## Provided passage
== Segment start ==

Contributed by Dennis Hillyard, FLMSL Head Coach

During the nineties I was the Soccer Development Director to Milton Keynes a large city twenty miles north of London. At the time I was running a Saturday morning coaching academy for 7yr – 10yr children.

One of the lads was not particularly gifted as a player but he loved his soccer, always full of enthusiasm, the first to arrive and the last to leave after assisting me to collect in the equipment etc. One Sunday I stopped to watch a junior game. It was a particularly cold day with a constant light drizzle of freezing rain and I noticed the lad in question sitting huddled up on the substitutes bench looking blue with the cold.

There was about ten minutes remaining when I asked the coach the score to which he replied that his team were winning 9 – 0. I then asked him if he intended giving the lad in question a run out? “No chance, we need all the goals we can get to win the league and he is useless”. Sometime later I met his mother who advised me that the lad had given up football but that he had become very withdrawn and that his school world was also suffering.

Later I learned that the team had won the league and that the coach had been voted “Coach Of The Year‟ !!!!! The other example was a lad who was at the same academy. This was an eight year old who was extremely small for his age but he possessed so much ability in that he could shoot and dribble with either foot, had great awareness and communication skills that in my mind he had all the potential to go on to play at a much higher level.

After a year his father advised me that the lad was leaving the academy to join a U11 team in a local league. I attempted to advise him against the move as he would be playing with and against lads two years older than him and physically, much, much bigger but to no avail. Later I observed him playing where he was easily the best player on view but at the same time he was literally being „kicked off the pitch by the older opponents.

Once again I learned later that the lad was no longer playing anymore.

What a terrible indictment but just two of many examples of the harm being done to our younger generation of players simply in order to fulfill the self inflated ego‟s of coaches and parents who, although in the minority, still manage to cause the majority of damage.

== Segment end ==

Data visualization pictures
== Segment start ==

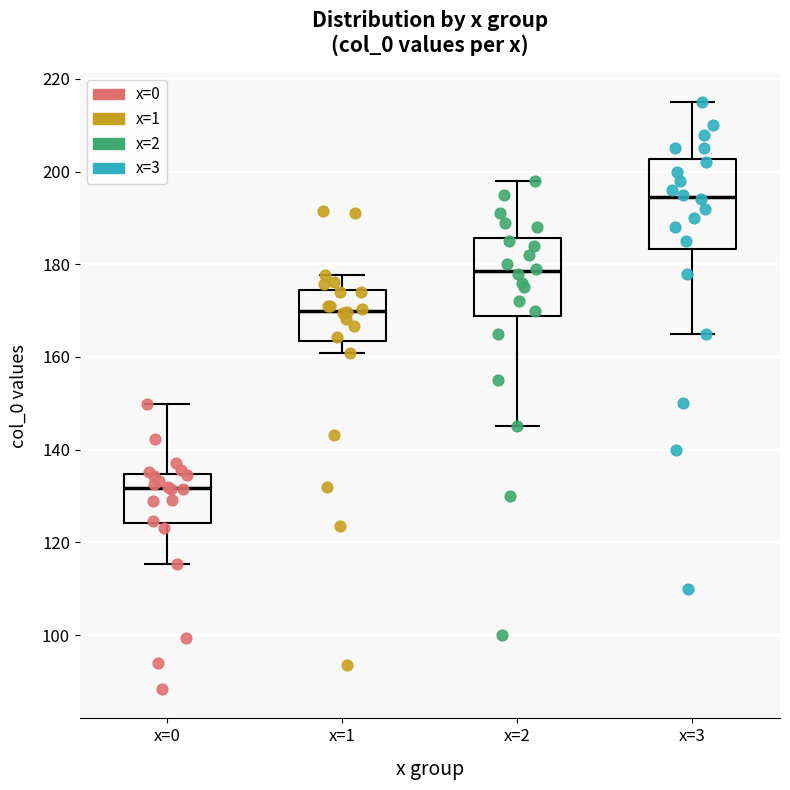

Reading left to right, transcribe this box plot: for each box, give where its median line is, the range the box spans, and where its two whiskers end, as read against the y-axis. The values are not printed on the chart, so give them approximately, as read against the axis.

x=0: median 132, box 124 to 134, whiskers 116 to 150
x=1: median 170, box 164 to 174, whiskers 160 to 178
x=2: median 178, box 168 to 186, whiskers 146 to 198
x=3: median 194, box 184 to 202, whiskers 166 to 216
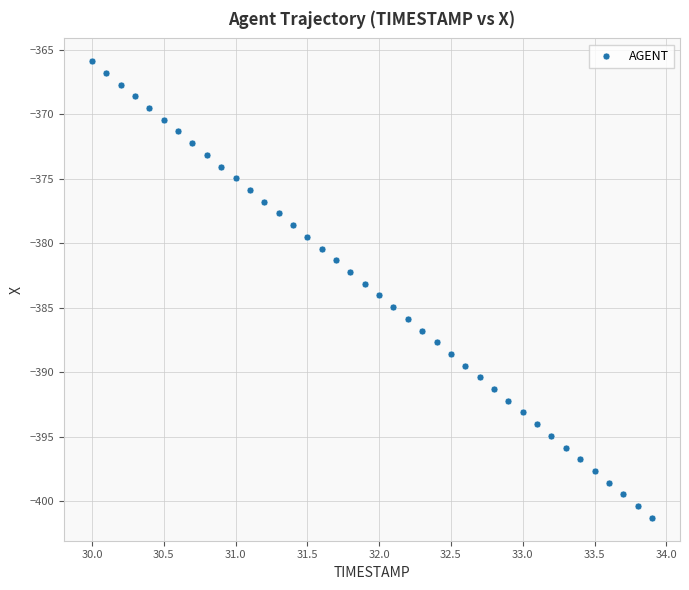

What is the range of Y values (max minus min)?

35.4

== Segment end ==

## Exercise
In the youth soccer account, change every "league" to "championship" and write out the stretch from "There was about" through "much higher level.". These items have no connection to the youth soccer account.

## Result of the task
There was about ten minutes remaining when I asked the coach the score to which he replied that his team were winning 9 – 0. I then asked him if he intended giving the lad in question a run out? “No chance, we need all the goals we can get to win the championship and he is useless”. Sometime later I met his mother who advised me that the lad had given up football but that he had become very withdrawn and that his school world was also suffering.

Later I learned that the team had won the championship and that the coach had been voted “Coach Of The Year‟ !!!!! The other example was a lad who was at the same academy. This was an eight year old who was extremely small for his age but he possessed so much ability in that he could shoot and dribble with either foot, had great awareness and communication skills that in my mind he had all the potential to go on to play at a much higher level.